[ENTRIES SUPPLIED Boundary: Start]

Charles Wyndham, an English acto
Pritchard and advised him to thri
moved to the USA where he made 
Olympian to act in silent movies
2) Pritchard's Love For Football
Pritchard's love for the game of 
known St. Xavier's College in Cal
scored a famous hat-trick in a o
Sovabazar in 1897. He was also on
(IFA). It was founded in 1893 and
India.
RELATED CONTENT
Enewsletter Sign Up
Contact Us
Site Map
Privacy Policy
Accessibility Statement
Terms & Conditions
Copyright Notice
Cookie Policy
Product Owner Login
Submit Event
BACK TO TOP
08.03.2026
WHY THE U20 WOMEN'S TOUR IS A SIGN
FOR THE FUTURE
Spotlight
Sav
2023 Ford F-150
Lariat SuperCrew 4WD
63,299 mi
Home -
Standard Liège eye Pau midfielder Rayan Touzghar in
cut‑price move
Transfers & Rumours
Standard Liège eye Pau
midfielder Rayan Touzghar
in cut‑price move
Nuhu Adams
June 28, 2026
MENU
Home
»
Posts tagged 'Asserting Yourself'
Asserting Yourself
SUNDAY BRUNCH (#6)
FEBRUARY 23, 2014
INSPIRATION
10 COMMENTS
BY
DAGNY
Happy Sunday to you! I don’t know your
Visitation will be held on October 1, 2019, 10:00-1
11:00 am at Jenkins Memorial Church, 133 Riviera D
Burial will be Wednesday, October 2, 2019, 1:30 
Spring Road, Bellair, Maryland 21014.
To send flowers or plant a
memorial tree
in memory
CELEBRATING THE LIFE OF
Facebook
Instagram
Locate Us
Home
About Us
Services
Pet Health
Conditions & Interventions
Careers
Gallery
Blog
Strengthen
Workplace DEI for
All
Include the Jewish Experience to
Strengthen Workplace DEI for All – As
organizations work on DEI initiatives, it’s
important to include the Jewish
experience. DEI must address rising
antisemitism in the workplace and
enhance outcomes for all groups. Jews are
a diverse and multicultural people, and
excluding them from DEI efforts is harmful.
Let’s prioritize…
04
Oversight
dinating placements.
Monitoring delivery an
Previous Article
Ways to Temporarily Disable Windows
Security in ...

[ENTRIES SUPPLIED Boundary: End]

▸ REQUIREMENT: Copy each line above exactly as it stands.

▸ WRITTEN REPLY:
Charles Wyndham, an English acto
Pritchard and advised him to thri
moved to the USA where he made 
Olympian to act in silent movies
2) Pritchard's Love For Football
Pritchard's love for the game of 
known St. Xavier's College in Cal
scored a famous hat-trick in a o
Sovabazar in 1897. He was also on
(IFA). It was founded in 1893 and
India.
RELATED CONTENT
Enewsletter Sign Up
Contact Us
Site Map
Privacy Policy
Accessibility Statement
Terms & Conditions
Copyright Notice
Cookie Policy
Product Owner Login
Submit Event
BACK TO TOP
08.03.2026
WHY THE U20 WOMEN'S TOUR IS A SIGN
FOR THE FUTURE
Spotlight
Sav
2023 Ford F-150
Lariat SuperCrew 4WD
63,299 mi
Home -
Standard Liège eye Pau midfielder Rayan Touzghar in
cut‑price move
Transfers & Rumours
Standard Liège eye Pau
midfielder Rayan Touzghar
in cut‑price move
Nuhu Adams
June 28, 2026
MENU
Home
»
Posts tagged 'Asserting Yourself'
Asserting Yourself
SUNDAY BRUNCH (#6)
FEBRUARY 23, 2014
INSPIRATION
10 COMMENTS
BY
DAGNY
Happy Sunday to you! I don’t know your
Visitation will be held on October 1, 2019, 10:00-1
11:00 am at Jenkins Memorial Church, 133 Riviera D
Burial will be Wednesday, October 2, 2019, 1:30 
Spring Road, Bellair, Maryland 21014.
To send flowers or plant a
memorial tree
in memory
CELEBRATING THE LIFE OF
Facebook
Instagram
Locate Us
Home
About Us
Services
Pet Health
Conditions & Interventions
Careers
Gallery
Blog
Strengthen
Workplace DEI for
All
Include the Jewish Experience to
Strengthen Workplace DEI for All – As
organizations work on DEI initiatives, it’s
important to include the Jewish
experience. DEI must address rising
antisemitism in the workplace and
enhance outcomes for all groups. Jews are
a diverse and multicultural people, and
excluding them from DEI efforts is harmful.
Let’s prioritize…
04
Oversight
dinating placements.
Monitoring delivery an
Previous Article
Ways to Temporarily Disable Windows
Security in ...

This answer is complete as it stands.